| TEXT SEGMENT |
====

Tuesday, March 02, 2010

LOST - Taking a Stand

LOST Review:

- First of all ... thank you, Sayid. Thank you for swiftly and brutally killing off two of the most annoying and useless characters ever on LOST ... Dogen and Lennon, aka the two men with the nifty superpower of being COMPLETELY UNABLE TO DIRECTLY ANSWER ANY QUESTION THAT IS POSED TO THEM. I mean, seriously, holy $%&# were those dudes obnoxious.

And it kind of pisses me off, because here we are in the final season of Lost, hopefully moving towards some sort of climactic endgame, only to have these two crappy characters introduce us to about 500 new concepts that seem designed to elicit one cry of "WTF?" after another. In this episode alone, let's see:

- A machine that can tell if you're good or evil - WTF.

====

| EXERCISE DATA |
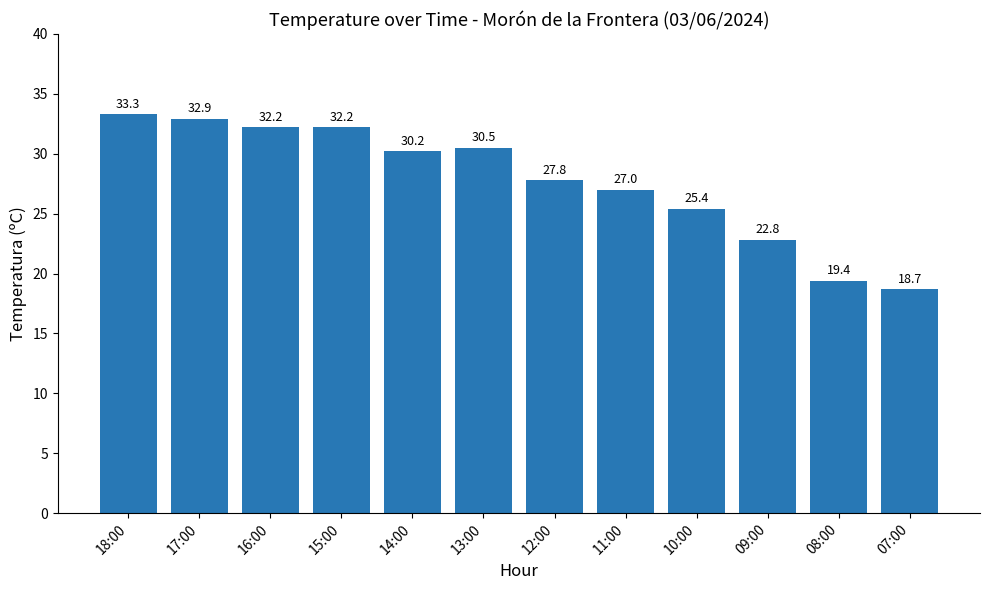

What is the ratio of the value at 11:00 to the value at 13:00?

0.9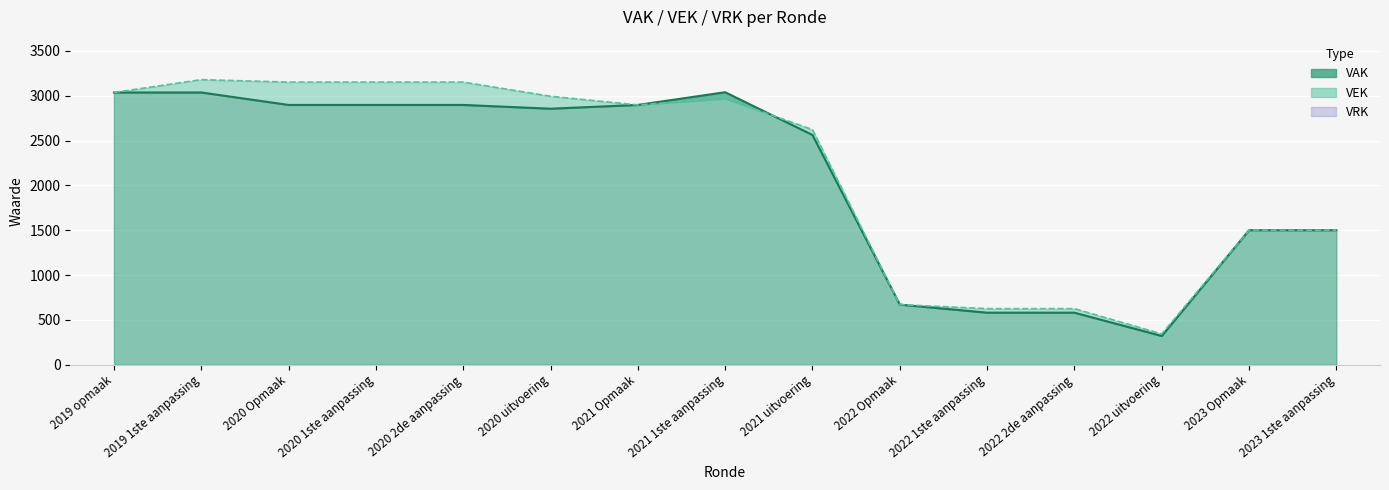

After their last crossing, which series has the higher values: VEK or VAK?

VEK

====

| EXERCISE INSTRUCTIONS |
Print the stretch of the LOST review from "And it kind" through "evil - WTF.", word for word.

| WRITTEN ANSWER |
And it kind of pisses me off, because here we are in the final season of Lost, hopefully moving towards some sort of climactic endgame, only to have these two crappy characters introduce us to about 500 new concepts that seem designed to elicit one cry of "WTF?" after another. In this episode alone, let's see:

- A machine that can tell if you're good or evil - WTF.